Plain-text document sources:
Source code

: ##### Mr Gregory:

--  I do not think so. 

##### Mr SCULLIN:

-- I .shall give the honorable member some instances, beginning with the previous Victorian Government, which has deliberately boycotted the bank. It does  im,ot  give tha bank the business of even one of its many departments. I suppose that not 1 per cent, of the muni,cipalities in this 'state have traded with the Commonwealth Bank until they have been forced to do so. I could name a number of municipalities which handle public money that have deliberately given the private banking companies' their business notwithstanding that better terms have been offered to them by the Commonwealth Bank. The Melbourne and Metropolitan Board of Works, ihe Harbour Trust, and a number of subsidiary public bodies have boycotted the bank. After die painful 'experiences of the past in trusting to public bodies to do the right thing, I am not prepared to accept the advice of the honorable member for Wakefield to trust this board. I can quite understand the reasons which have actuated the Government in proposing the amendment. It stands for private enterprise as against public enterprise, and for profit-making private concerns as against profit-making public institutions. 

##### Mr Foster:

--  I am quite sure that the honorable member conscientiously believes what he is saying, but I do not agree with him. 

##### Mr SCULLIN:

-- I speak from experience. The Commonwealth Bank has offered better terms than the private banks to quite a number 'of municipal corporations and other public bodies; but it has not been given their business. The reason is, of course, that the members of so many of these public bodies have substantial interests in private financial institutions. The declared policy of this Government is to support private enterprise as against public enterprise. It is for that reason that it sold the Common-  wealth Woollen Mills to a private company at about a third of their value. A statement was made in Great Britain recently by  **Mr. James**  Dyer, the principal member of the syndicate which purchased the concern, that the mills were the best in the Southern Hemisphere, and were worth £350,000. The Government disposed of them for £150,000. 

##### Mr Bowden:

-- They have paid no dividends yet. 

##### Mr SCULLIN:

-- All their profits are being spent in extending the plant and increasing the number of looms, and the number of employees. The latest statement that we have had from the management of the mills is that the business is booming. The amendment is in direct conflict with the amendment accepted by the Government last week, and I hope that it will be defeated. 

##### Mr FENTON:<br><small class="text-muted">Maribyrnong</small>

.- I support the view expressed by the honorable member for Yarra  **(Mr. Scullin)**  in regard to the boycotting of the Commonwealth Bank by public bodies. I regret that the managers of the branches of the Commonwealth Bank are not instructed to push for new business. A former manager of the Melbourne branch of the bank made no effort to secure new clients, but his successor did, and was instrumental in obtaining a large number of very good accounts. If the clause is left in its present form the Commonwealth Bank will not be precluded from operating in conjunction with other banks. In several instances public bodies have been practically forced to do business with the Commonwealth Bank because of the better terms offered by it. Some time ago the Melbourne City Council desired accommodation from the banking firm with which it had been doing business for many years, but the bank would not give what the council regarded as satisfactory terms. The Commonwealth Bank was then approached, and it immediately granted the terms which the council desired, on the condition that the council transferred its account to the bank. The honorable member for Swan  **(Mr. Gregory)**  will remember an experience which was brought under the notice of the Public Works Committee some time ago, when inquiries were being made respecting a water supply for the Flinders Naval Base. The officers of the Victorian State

# Work to complete
Word for word, write out all the lines shown above.

# Output for this task
Source code

: ##### Mr Gregory:

--  I do not think so. 

##### Mr SCULLIN:

-- I .shall give the honorable member some instances, beginning with the previous Victorian Government, which has deliberately boycotted the bank. It does  im,ot  give tha bank the business of even one of its many departments. I suppose that not 1 per cent, of the muni,cipalities in this 'state have traded with the Commonwealth Bank until they have been forced to do so. I could name a number of municipalities which handle public money that have deliberately given the private banking companies' their business notwithstanding that better terms have been offered to them by the Commonwealth Bank. The Melbourne and Metropolitan Board of Works, ihe Harbour Trust, and a number of subsidiary public bodies have boycotted the bank. After die painful 'experiences of the past in trusting to public bodies to do the right thing, I am not prepared to accept the advice of the honorable member for Wakefield to trust this board. I can quite understand the reasons which have actuated the Government in proposing the amendment. It stands for private enterprise as against public enterprise, and for profit-making private concerns as against profit-making public institutions. 

##### Mr Foster:

--  I am quite sure that the honorable member conscientiously believes what he is saying, but I do not agree with him. 

##### Mr SCULLIN:

-- I speak from experience. The Commonwealth Bank has offered better terms than the private banks to quite a number 'of municipal corporations and other public bodies; but it has not been given their business. The reason is, of course, that the members of so many of these public bodies have substantial interests in private financial institutions. The declared policy of this Government is to support private enterprise as against public enterprise. It is for that reason that it sold the Common-  wealth Woollen Mills to a private company at about a third of their value. A statement was made in Great Britain recently by  **Mr. James**  Dyer, the principal member of the syndicate which purchased the concern, that the mills were the best in the Southern Hemisphere, and were worth £350,000. The Government disposed of them for £150,000. 

##### Mr Bowden:

-- They have paid no dividends yet. 

##### Mr SCULLIN:

-- All their profits are being spent in extending the plant and increasing the number of looms, and the number of employees. The latest statement that we have had from the management of the mills is that the business is booming. The amendment is in direct conflict with the amendment accepted by the Government last week, and I hope that it will be defeated. 

##### Mr FENTON:<br><small class="text-muted">Maribyrnong</small>

.- I support the view expressed by the honorable member for Yarra  **(Mr. Scullin)**  in regard to the boycotting of the Commonwealth Bank by public bodies. I regret that the managers of the branches of the Commonwealth Bank are not instructed to push for new business. A former manager of the Melbourne branch of the bank made no effort to secure new clients, but his successor did, and was instrumental in obtaining a large number of very good accounts. If the clause is left in its present form the Commonwealth Bank will not be precluded from operating in conjunction with other banks. In several instances public bodies have been practically forced to do business with the Commonwealth Bank because of the better terms offered by it. Some time ago the Melbourne City Council desired accommodation from the banking firm with which it had been doing business for many years, but the bank would not give what the council regarded as satisfactory terms. The Commonwealth Bank was then approached, and it immediately granted the terms which the council desired, on the condition that the council transferred its account to the bank. The honorable member for Swan  **(Mr. Gregory)**  will remember an experience which was brought under the notice of the Public Works Committee some time ago, when inquiries were being made respecting a water supply for the Flinders Naval Base. The officers of the Victorian State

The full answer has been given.